Page-level text extractions:
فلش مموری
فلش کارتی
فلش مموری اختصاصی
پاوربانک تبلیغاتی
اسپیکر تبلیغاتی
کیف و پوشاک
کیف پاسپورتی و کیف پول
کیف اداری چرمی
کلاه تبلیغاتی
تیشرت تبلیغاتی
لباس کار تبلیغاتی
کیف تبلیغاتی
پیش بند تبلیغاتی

> [The problem]
Read through the entries and copy every line that includes "تبلیغاتی".

> [Result of this exercise]
پاوربانک تبلیغاتی
اسپیکر تبلیغاتی
کلاه تبلیغاتی
تیشرت تبلیغاتی
لباس کار تبلیغاتی
کیف تبلیغاتی
پیش بند تبلیغاتی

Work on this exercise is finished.